On the whole, during the inter-war period, output of cotton piece goods, steel ingots, paper, etc., increased substantially. Many other industries also progressed even in terms of employment and the number of factories. But as far as diversification was concerned, it was indeed slow and the state of transformation of the economy was only ‘marginal’.
The Second World War, however, opened a new phase in India’s industrial history. As the character of the World War II was different from that of the First, the latter created a far more urgent and intense demand for the rapid growth of India’s basic and key industries. Against the backdrop of this favoured ambience of industrial development and the near-cessation of imports due to war operations, Indian industries somehow came to take pleasure in having a quasi- monopoly situation in the home market.
As a result, not only industrial output of large scale industries expanded significantly, but also a more widening of the industrial diversification became possible during the war-time years. During 1938-39 and 1945-46, the general index of output of all large scale manufacturing activity (at 1938-39 prices) rose from 100 to 161.6 and that of factory employment increased from 100 to 159.

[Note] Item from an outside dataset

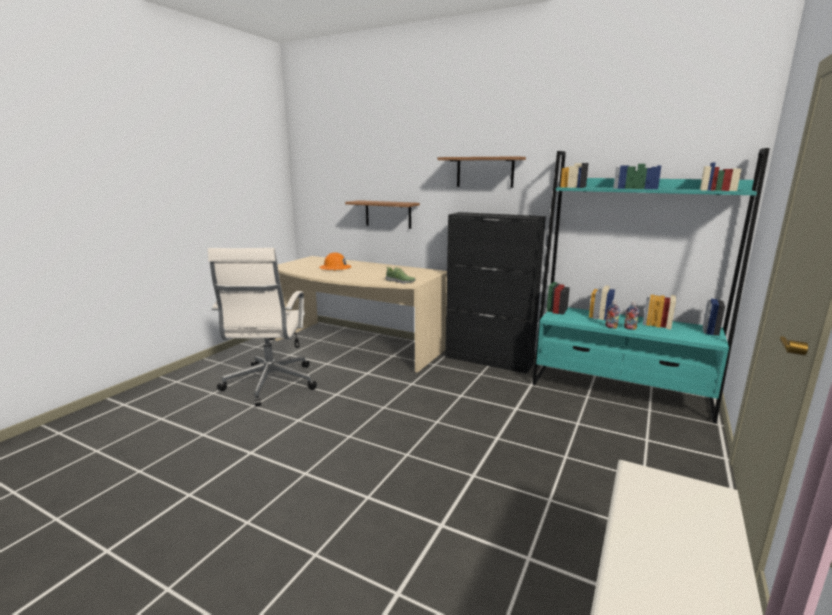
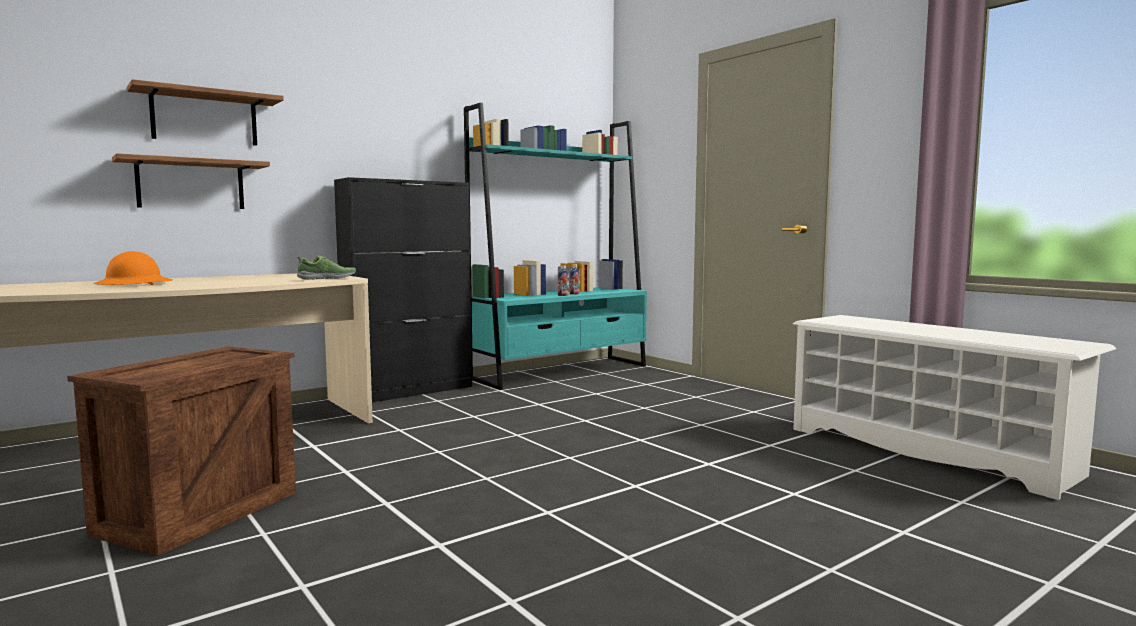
camera: 65 degrees left, 10 degrees down
(269, 384) = (199, 514): white office chair -> crate
(485, 172) = (366, 123): shelf -> shelf (204, 118)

Despite this headway, India’s manufacturing before independence displayed many frailties. Firstly, India did not possess capital goods industries worth the name. This, therefore, hampered her potentiality to reproduce its existing productive capacity. Secondly, import dependence of the Indian manufacturing sector was enormous.
Thirdly, possession of technical skill and institutes offering technical education were virtually negligible. Industrial development is largely conditioned by the stock of ‘human capital’—the stock of scientific and technical cadre. India was still a country denied to grow by the apathetic foreign government.
However, the prospect for industrial development in India after independence must not be undermined as she had already constructed enough possibilities for industrial development.
In this connection, it is better to point out some reasons behind the low level of industrial development in India.
It was the result of:
(i) Inadequate capital accumulation;
(ii) Mobilisation of unproductive investment; (Keynes castigated inordinate love for liquidity of Indians. Male people were desirous of seeing jewellery in the neck of their female counterparts);
(iii) Undue preference for quick-return yielding commerce and trading activities of the Indian capitalist classes; and
(iv) Concentration of entrepreneurship in the hands of a few small sections of Indians.
In addition, shortage of capital goods and absence of skilled personnel also acted as drag on India’s industrial development.
Though these acted as strong depressants, colonial status seemed to be the strongest stumbling block for India’s drive for industrialization. Above all, the contribution of the British Government towards India’s industrialization was minimal before 1916, that is, before the establishment of the Industrial Commission. The industrial policy of the imperial power could be described as ‘a case of too little and too late’.